5-6 portobello mushrooms, sliced in thick strips
1 t ground cumin
1/2 t ground coriander
3 T olive oil
Combine cumin, coriander, 2 t. salt and pepper (to taste). Rub mushrooms with 2 T olive oil and spice mixture. Let marinade for 1 hour (overnight is better).
1 red bell pepper, thinly sliced (ribs and seeds removed)
1 red onion, thinly sliced
2 jalapeno pepper, thinly sliced
2 T fresh lime juice
Season peppers and onions with 1 t salt, pepper (to taste) and lime juice. Let marinade for 1 hour or until peppers soften a bit.
8 corn tortillas (recipe below)
Sour cream (recipe below)
Serve mushrooms and pepper mixture with corn tortillas, cashew sour cream and lime wedges.
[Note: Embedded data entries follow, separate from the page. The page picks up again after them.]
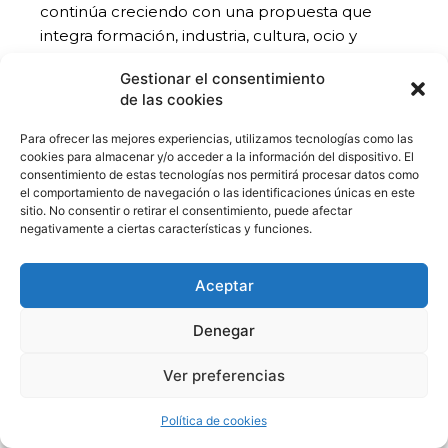
continúa creciendo con una propuesta que
integra formación, industria, cultura, ocio y
proyección internacional, contribuyendo al
Gestionar el consentimiento
desarrollo de un ecosistema audiovisual sólido y
de las cookies
sostenible en Canarias. Animayo reconoce
también el apoyo fundamental de
Turismo de
Para ofrecer las mejores experiencias, utilizamos tecnologías como las
Gran Canaria
, que ha apostado por integrar la
cookies para almacenar y/o acceder a la información del dispositivo. El
consentimiento de estas tecnologías nos permitirá procesar datos como
dimensión cultural del festival en las estrategias
el comportamiento de navegación o las identificaciones únicas en este
de promoción turística del destino, resaltando el
sitio. No consentir o retirar el consentimiento, puede afectar
atractivo de la isla como enclave estratégico
negativamente a ciertas características y funciones.
para las industrias creativas y la producción
audiovisual. Así, Gran Canaria y su capital Las
Aceptar
Palmas de Gran Canaria, continuarán
resonando
todo el año a nivel internacional.
Denegar
Ver preferencias
Política de cookies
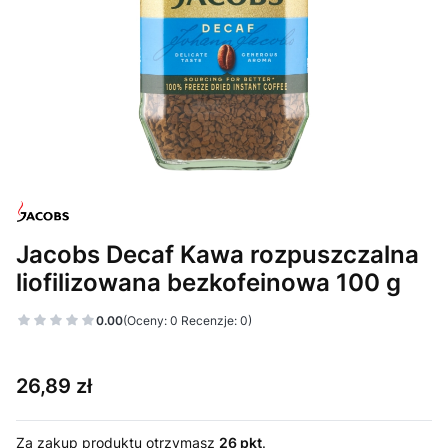
Jacobs Decaf Kawa rozpuszczalna
liofilizowana bezkofeinowa 100 g
0.00
(Oceny: 0 Recenzje: 0)
Cena
26,89 zł
Za zakup produktu otrzymasz
26 pkt
.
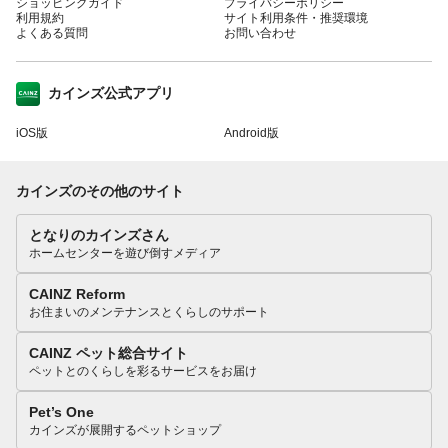
ショッピングガイド
プライバシーポリシー
利用規約
サイト利用条件・推奨環境
よくある質問
お問い合わせ
カインズ公式アプリ
iOS版
Android版
カインズのその他のサイト
となりのカインズさん
ホームセンターを遊び倒すメディア
CAINZ Reform
お住まいのメンテナンスとくらしのサポート
CAINZ ペット総合サイト
ペットとのくらしを彩るサービスをお届け
Pet’s One
カインズが展開するペットショップ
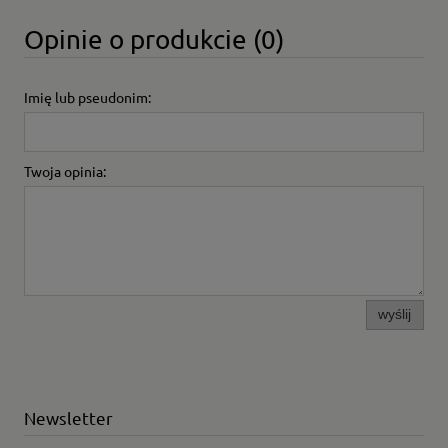
Opinie o produkcie (0)
Imię lub pseudonim:
Twoja opinia:
wyślij
Newsletter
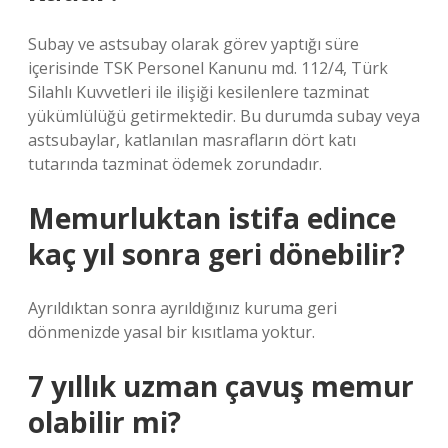
Subay ve astsubay olarak görev yaptığı süre
içerisinde TSK Personel Kanunu md. 112/4, Türk
Silahlı Kuvvetleri ile ilişiği kesilenlere tazminat
yükümlülüğü getirmektedir. Bu durumda subay veya
astsubaylar, katlanılan masrafların dört katı
tutarında tazminat ödemek zorundadır.
Memurluktan istifa edince
kaç yıl sonra geri dönebilir?
Ayrıldıktan sonra ayrıldığınız kuruma geri
dönmenizde yasal bir kısıtlama yoktur.
7 yıllık uzman çavuş memur
olabilir mi?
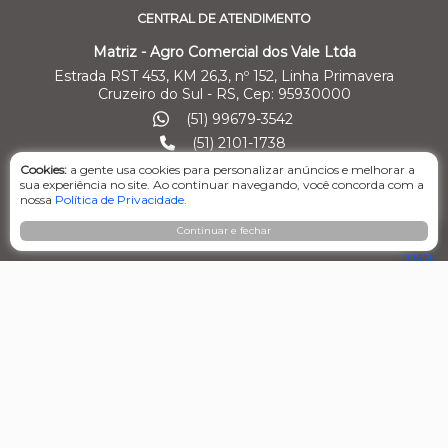
CENTRAL DE ATENDIMENTO
Matriz - Agro Comercial dos Vale Ltda
Estrada RST 453, KM 26,3, nº 152, Linha Primavera
Cruzeiro do Sul - RS, Cep: 95930000
(51) 99679-3542
(51) 2101-1738
Cookies:
a gente usa cookies para personalizar anúncios e melhorar a
E-mail: ecommerce@agrovalers.com.br
sua experiência no site. Ao continuar navegando, você concorda com a
nossa
Política de Privacidade
.
ENDEREÇOS DE FILIAIS
Continuar e fechar
Filial 01 - Agro Comercial dos Vale Ltda
Av. Marcelo Gama, 3470, bairro Santa Helena
Cachoeira do Sul/RS – Cep: 95.503-798
Fone: (51) 3630-0364 /
(51) 99970-7400
E-mail: comercial2@agrovalers.com.br
CNPJ: 15.656.601/0002-05
Filial 02 - Pecuária Leiteira - GEA
Rod. BR 470, Km 161, nº 5000 – Interior
Nova Prata/RS, Cep: 95.320-000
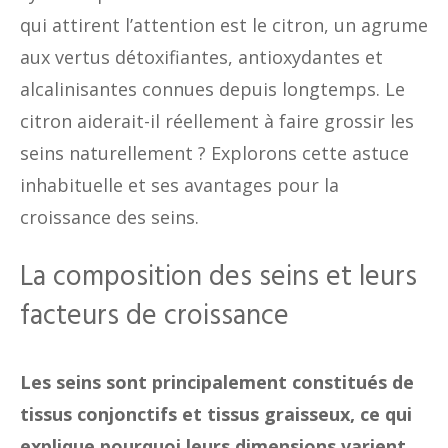
qui attirent l’attention est le citron, un agrume
aux vertus détoxifiantes, antioxydantes et
alcalinisantes connues depuis longtemps. Le
citron aiderait-il réellement à faire grossir les
seins naturellement ? Explorons cette astuce
inhabituelle et ses avantages pour la
croissance des seins.
La composition des seins et leurs
facteurs de croissance
Les seins sont principalement constitués de
tissus conjonctifs et tissus graisseux, ce qui
explique pourquoi leurs dimensions varient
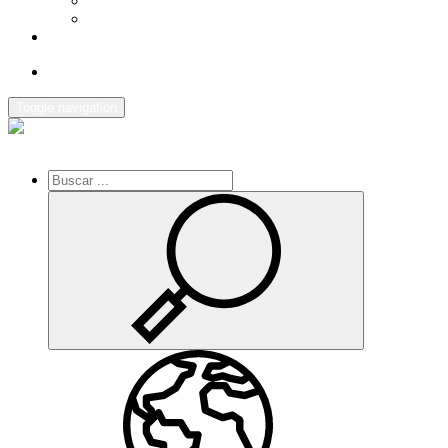
AGENDA
ENLACES DE INTERES
CONTACTO
Toggle navigation
Inicio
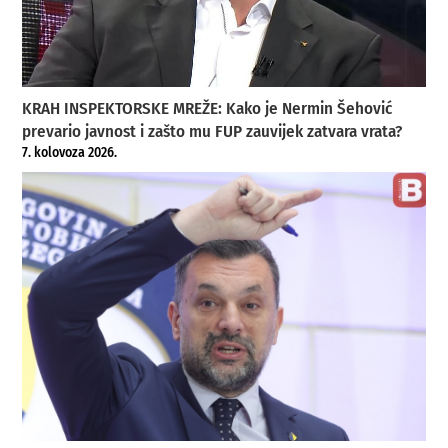
KRAH INSPEKTORSKE MREŽE: Kako je Nermin Šehović
prevario javnost i zašto mu FUP zauvijek zatvara vrata?
7. kolovoza 2026.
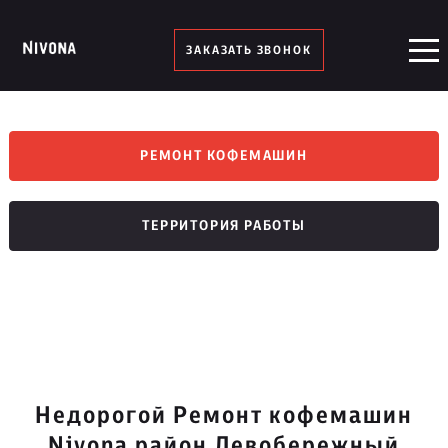
ЗАКАЗАТЬ ЗВОНОК
РЕМОНТ КОФЕМАШИН
ТЕРРИТОРИЯ РАБОТЫ
Недорогой Ремонт кофемашин
Nivona район Левобережный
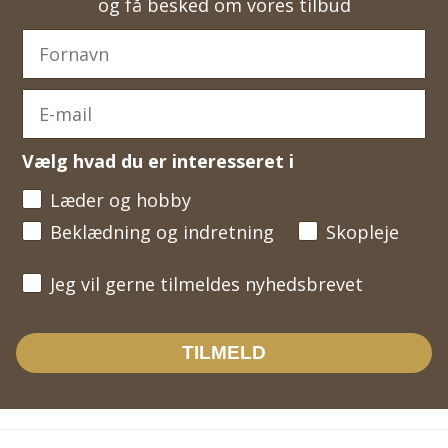
og få besked om vores tilbud
Vælg hvad du er interesseret i
Læder og hobby
Beklædning og indretning
Skopleje
Jeg vil gerne tilmeldes nyhedsbrevet
Jeg vil gerne tilmeldes nyhedsbrevet
TILMELD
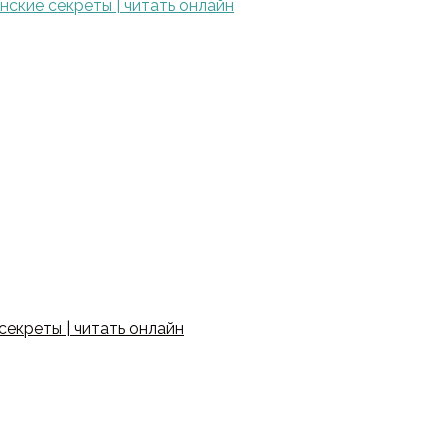
ские секреты | читать онлайн
екреты | читать онлайн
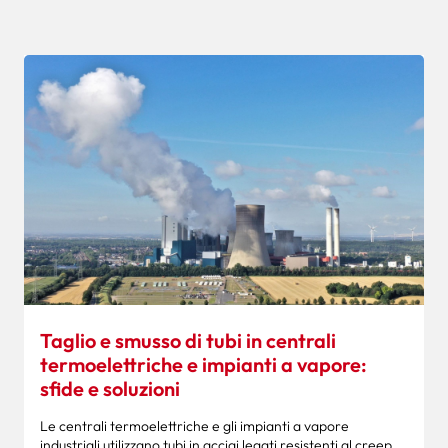
Taglio e smusso di tubi in centrali
termoelettriche e impianti a vapore:
sfide e soluzioni
Le centrali termoelettriche e gli impianti a vapore
industriali utilizzano tubi in acciai legati resistenti al creep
4 c fresh corn kernels, from sweet corn on the cob
1 yellow bell pepper, chopped
1 c golden flax seeds, finely ground
1 t sea salt
Chop corn and bell pepper in a food processor. Add remaining ingredients and process until smooth.
Take a spoon and spread the corn mixture on the teflex-lined dehydrator trays in tortillas circles. Make the tortillas as big or as small as you want. I usually make them about 5-inch around.
Dehydrate at 110 degrees for about 5 hours. Flip the teflex sheet over onto the tray and carefully pull away from tortillas. Dehydrate for another 3 hours until tortilla is completely dry on both sides but still pliable.
I also use this recipe for tostadas. I just leave the tortillas in the dehydrator until they have the crispiness of tostadas (about 6-8 hours).
½ c macadamia nuts
juice of one lemon
1 clove garlic, minced
¼ t sea salt
6-7 T water
Blend macadamia nuts, lemon juice, garlic and salt. Add 1 tablespoon water at a time to create a smooth consistency.